- Nicknames: 'Knight of the Silencers' 'Lord of the Shadows'
- Born: Samir Abd Muhammad al-Khlifawi ca. 1958–1964 Iraq
- Died: January 2014 (late fifties) Tell Rifaat, Syria
- Allegiance: Baathist Iraq (unknown–2003) Jama'at al-Tawhid wal-Jihad (2003–2004) Al-Qaeda (2004–2013) Al-Qaeda in Iraq (2004–2006); Mujahideen Shura Council (January–October 2006); Islamic State of Iraq (2006–2013); Islamic State of Iraq and the Levant (2013–2014)
- Branch: Iraqi Army (until 2003) ISIL military (8 April 2013 – January 2014)
- Rank: Colonel (until 2003) ISIL Military Chief and overall leader of ISIL in Syria (April 2010 – January 2014)
- Conflicts: 1991 Iraq War 2003 Iraq War Iraqi insurgency Syrian Civil War Inter-rebel conflict during the Syrian Civil War †;

= Haji Bakr =

ISIL leader (c. 1958/1964 – 2014)

Samir Abd Muhammad al-Khlifawi (سمير عبد محمد العبيدي الدليمي; c. 1958-1964 – January 2014), better known by the pseudonym Haji Bakr (حجي بكر) and sometimes his kunya Abu Bakr al-Iraqi (أبو بكر العراقي), was a senior leader of the militant group Islamic State of Iraq and the Levant (ISIL), heading its Military Council and leading its operations in Syria, prior to his killing by Syrian rebels in January 2014. Previously a Colonel in the Iraqi Intelligence Service, papers found after his death indicated that al-Khlifawi played a key role in devising the plans ISIL used to conquer and administer territory in Syria and Iraq.

==Biography==

===During the Ba'ath regime===
Prior to the 2003 invasion of Iraq and overthrow of Saddam Hussein, al-Khlifawi had been an Iraqi Army colonel who had worked on weapons development and in the intelligence services of Saddam's Air Defense Corps. According to Iraqi journalist Hisham al-Hashimi, whose cousin served with Khlifawi, he was stationed for a period of time at Habbaniya Air Base. Iraqi intelligence says that he joined al-Qaida in Iraq in 2004 and took part in the Iraqi insurgency.

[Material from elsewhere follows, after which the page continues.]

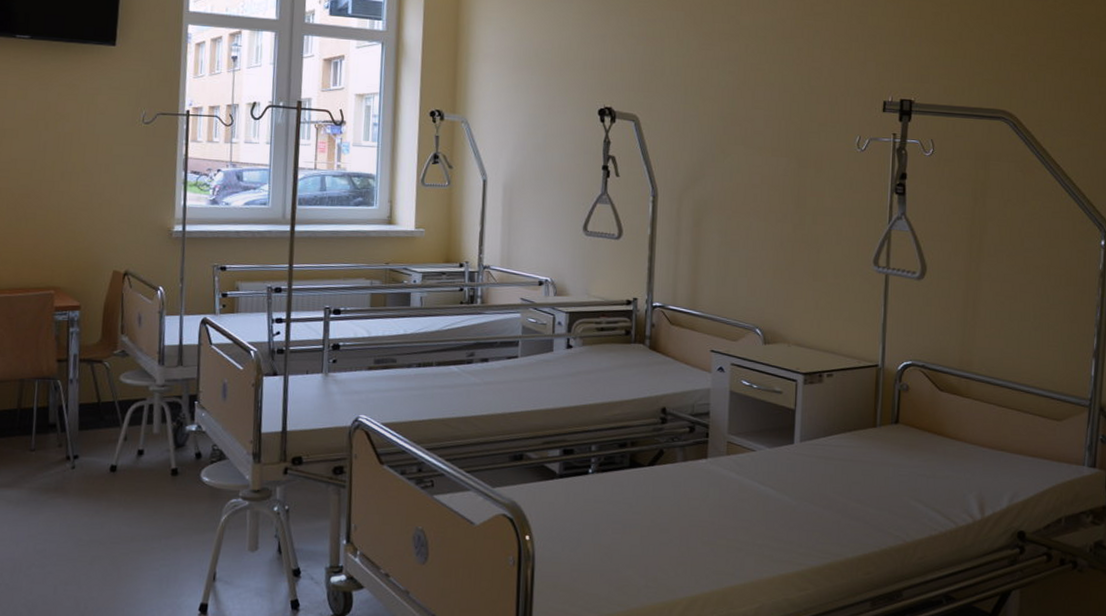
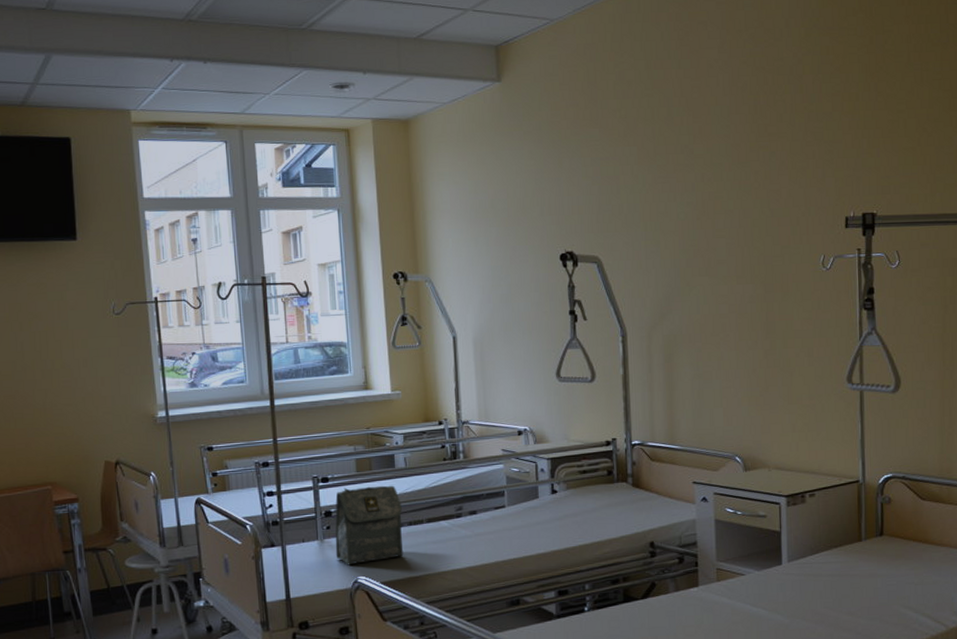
bag: none [339,321,413,403] -> present [335,485,404,566]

===After the Invasion of Iraq===
Arrested by American forces, al-Khlifawi was held in detention in Camp Bucca, alongside many of the men who would form the senior leadership of ISIL, including Abu Muslim al-Turkmani, Abu Abdulrahman al-Bilawi and future leader Abu Bakr al-Baghdadi.

Following his release he became a senior leader in the Islamic State of Iraq (ISI), and led the group's military council following the killing of top commanders Abu Omar al-Baghdadi and Abu Ayyub al-Masri by US Forces in 2010. Al-Khlifawi played an influential role in Abu Bakr al-Baghdadi becoming the next ISI leader, and reportedly organized an internal purge, including scores of assassinations, in order to solidify al-Baghdadi's control of the group.

==Role in Syria==
The then-ISI took advantage of the 2011 outbreak of Civil War in neighboring Syria to grow their organisation. Al-Khlifawi moved to an unremarkable house in the small Syrian town of Tell Rifaat, just north of Aleppo in late 2012, along with his wife. It was here where he organised the group's takeover of territory in parts of the country using his experience as a former Intelligence Officer. Documents written by al-Khlifawi, and discovered by Syrian rebels in his hideout, showed that the group was following a strategy to initially use intelligence gathering, infiltration of local power bases, and tactical short-term alliances with local power brokers to establish themselves in the area. This would expand to include kidnappings and assassinations of potential threats before the group would seize control of the territory and utilize the already established network of informers in the area to become the base of a governance system in the region.

Al-Khlifawi was killed in early January 2014 in Tell Rifaat during clashes between ISIL and Syrian rebels by members of the Syrian Martyrs' Brigade, who were not aware of his importance. Prior to his death, he had refused to move to a heavily guarded ISIL headquarters near his house because of his addiction to living in the shadows. One of his neighbours betrayed him by saying "A Daesh (ISIL) sheikh lives next door". Soon after, rival Syrian rebel militiamen forced their way into his house and al-Khlifawi fought the attackers back with his AK weapon but he was killed during the gunfights. Following al-Khlifawi's death, Abu Abdulrahman al-Bilawi, another former Iraqi Military officer, took his place in ISIL's Military Council.